Your instructions. Please pull out every line of the listing that contains the string "cerebro". Case matters.

Provided records.
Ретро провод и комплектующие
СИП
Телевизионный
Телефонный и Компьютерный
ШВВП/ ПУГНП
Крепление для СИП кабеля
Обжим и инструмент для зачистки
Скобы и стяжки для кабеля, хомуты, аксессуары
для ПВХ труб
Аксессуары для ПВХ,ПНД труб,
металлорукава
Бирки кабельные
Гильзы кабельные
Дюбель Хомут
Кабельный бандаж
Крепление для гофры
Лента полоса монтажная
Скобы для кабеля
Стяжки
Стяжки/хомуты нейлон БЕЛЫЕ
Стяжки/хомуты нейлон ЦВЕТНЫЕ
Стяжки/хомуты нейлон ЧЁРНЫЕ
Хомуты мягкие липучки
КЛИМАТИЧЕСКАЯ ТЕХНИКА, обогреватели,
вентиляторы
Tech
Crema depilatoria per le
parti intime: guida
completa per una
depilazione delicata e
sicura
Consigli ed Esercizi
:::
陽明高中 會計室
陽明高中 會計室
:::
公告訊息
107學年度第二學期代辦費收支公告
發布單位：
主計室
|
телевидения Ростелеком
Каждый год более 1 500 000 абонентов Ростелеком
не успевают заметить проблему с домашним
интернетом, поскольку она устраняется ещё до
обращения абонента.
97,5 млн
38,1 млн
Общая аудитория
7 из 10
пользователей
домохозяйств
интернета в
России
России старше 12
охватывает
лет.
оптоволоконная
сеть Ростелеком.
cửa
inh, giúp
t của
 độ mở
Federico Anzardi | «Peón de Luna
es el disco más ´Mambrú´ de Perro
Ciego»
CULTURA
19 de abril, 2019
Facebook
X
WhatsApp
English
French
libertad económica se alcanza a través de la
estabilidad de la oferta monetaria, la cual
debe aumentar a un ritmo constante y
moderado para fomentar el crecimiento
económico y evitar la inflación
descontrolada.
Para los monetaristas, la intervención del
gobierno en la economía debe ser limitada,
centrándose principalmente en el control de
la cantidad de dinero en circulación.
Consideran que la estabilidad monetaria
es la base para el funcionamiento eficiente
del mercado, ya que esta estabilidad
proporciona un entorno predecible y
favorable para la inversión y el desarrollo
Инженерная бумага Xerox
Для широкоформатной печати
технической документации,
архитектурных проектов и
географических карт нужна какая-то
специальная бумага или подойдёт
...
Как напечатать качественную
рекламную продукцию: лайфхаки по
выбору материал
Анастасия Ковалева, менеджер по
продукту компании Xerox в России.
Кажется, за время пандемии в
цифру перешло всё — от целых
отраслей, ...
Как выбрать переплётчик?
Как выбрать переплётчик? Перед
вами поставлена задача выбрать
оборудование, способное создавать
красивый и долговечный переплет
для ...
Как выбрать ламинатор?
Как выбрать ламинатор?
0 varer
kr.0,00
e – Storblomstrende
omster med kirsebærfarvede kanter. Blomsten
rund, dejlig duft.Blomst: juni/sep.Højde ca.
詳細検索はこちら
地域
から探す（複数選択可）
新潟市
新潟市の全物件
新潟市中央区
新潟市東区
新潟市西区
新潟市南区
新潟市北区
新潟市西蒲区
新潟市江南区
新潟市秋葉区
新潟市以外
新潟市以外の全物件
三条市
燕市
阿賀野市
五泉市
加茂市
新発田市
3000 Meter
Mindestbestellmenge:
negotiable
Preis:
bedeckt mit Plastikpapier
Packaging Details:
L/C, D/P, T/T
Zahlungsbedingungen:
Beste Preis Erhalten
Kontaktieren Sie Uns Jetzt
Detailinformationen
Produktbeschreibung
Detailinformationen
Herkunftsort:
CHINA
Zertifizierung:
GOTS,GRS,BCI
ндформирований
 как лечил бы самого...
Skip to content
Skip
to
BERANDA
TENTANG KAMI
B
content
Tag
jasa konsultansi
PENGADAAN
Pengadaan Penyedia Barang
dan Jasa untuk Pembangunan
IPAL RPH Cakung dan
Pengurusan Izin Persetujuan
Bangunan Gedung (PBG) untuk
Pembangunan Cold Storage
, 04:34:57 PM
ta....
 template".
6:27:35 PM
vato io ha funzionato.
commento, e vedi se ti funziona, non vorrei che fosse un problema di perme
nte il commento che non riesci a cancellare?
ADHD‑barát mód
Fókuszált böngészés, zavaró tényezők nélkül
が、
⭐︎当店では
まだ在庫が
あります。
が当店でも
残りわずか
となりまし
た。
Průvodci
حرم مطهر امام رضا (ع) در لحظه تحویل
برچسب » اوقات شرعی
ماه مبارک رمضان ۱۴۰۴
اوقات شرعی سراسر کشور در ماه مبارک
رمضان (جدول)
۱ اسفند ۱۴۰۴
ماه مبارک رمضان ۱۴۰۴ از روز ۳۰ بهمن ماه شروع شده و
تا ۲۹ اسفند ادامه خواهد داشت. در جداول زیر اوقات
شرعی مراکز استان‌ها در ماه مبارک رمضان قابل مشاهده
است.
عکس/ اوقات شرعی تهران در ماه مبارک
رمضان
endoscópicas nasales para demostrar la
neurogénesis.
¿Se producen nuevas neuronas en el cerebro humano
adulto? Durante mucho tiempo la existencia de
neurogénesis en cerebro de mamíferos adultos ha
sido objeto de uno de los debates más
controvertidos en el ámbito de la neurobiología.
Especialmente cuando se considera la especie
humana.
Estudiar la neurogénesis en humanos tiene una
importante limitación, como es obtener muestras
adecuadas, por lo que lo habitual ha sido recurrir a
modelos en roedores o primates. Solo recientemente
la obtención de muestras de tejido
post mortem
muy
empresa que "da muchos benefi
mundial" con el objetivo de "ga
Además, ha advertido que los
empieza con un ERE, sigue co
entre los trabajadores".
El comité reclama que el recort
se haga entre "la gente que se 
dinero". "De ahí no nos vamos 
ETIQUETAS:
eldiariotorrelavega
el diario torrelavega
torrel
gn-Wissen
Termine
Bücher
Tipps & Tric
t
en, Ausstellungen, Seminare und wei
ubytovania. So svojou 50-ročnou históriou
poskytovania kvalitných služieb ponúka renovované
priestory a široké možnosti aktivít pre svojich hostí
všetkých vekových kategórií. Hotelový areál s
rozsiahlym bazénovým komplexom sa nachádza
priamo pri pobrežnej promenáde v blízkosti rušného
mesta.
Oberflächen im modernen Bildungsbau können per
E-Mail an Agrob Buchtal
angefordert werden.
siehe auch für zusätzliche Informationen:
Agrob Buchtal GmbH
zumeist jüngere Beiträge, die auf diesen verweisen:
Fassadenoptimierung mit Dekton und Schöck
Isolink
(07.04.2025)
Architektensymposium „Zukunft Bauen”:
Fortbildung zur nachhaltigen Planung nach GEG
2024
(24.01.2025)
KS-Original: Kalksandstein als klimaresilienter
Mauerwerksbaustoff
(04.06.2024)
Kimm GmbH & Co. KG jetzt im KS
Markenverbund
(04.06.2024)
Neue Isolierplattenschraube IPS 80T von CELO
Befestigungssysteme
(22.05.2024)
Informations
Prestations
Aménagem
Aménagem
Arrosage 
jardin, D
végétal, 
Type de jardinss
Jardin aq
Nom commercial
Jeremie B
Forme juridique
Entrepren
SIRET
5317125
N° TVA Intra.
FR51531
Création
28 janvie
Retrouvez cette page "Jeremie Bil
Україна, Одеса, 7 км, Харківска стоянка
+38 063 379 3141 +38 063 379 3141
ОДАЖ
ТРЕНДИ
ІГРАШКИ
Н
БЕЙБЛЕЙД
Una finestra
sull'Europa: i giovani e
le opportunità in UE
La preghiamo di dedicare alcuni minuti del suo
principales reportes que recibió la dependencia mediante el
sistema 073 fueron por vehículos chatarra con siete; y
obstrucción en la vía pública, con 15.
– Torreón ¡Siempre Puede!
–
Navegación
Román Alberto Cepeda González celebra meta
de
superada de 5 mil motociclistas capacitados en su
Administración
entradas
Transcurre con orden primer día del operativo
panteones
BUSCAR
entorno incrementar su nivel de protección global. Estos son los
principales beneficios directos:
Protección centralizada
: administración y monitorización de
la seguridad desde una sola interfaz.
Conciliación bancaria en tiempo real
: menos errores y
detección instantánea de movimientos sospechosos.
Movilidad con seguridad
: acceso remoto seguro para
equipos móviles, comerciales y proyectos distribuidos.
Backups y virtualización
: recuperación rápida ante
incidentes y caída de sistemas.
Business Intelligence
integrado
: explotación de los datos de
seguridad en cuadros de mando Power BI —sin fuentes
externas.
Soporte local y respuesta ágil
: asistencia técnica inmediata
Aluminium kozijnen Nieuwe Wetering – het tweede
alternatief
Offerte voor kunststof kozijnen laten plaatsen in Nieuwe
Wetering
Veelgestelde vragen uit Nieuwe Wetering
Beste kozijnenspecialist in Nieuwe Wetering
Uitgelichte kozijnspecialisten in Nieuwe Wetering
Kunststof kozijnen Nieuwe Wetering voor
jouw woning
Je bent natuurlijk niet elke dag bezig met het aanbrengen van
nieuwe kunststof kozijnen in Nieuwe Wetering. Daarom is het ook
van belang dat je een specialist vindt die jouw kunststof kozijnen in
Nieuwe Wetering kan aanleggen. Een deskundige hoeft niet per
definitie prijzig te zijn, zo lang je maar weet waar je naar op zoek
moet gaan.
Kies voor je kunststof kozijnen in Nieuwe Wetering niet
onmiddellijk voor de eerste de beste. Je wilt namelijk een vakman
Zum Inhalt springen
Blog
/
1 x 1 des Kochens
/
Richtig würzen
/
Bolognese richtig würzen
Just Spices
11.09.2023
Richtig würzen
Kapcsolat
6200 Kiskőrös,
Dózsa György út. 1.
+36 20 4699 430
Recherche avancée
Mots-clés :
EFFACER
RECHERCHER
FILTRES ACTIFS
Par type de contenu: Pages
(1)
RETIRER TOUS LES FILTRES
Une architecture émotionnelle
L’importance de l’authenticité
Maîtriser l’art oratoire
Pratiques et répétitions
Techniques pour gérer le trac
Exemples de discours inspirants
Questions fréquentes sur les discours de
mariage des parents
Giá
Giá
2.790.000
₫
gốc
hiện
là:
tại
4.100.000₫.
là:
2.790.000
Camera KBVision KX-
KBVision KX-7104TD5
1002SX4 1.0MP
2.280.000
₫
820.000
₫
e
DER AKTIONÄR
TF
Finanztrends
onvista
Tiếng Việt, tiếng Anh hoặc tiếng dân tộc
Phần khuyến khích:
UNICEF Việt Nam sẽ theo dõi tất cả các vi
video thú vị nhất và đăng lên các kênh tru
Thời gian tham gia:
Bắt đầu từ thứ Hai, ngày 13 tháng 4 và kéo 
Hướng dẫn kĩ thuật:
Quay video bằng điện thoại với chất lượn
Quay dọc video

Answer to the exercise.
¿Se producen nuevas neuronas en el cerebro humano
neurogénesis en cerebro de mamíferos adultos ha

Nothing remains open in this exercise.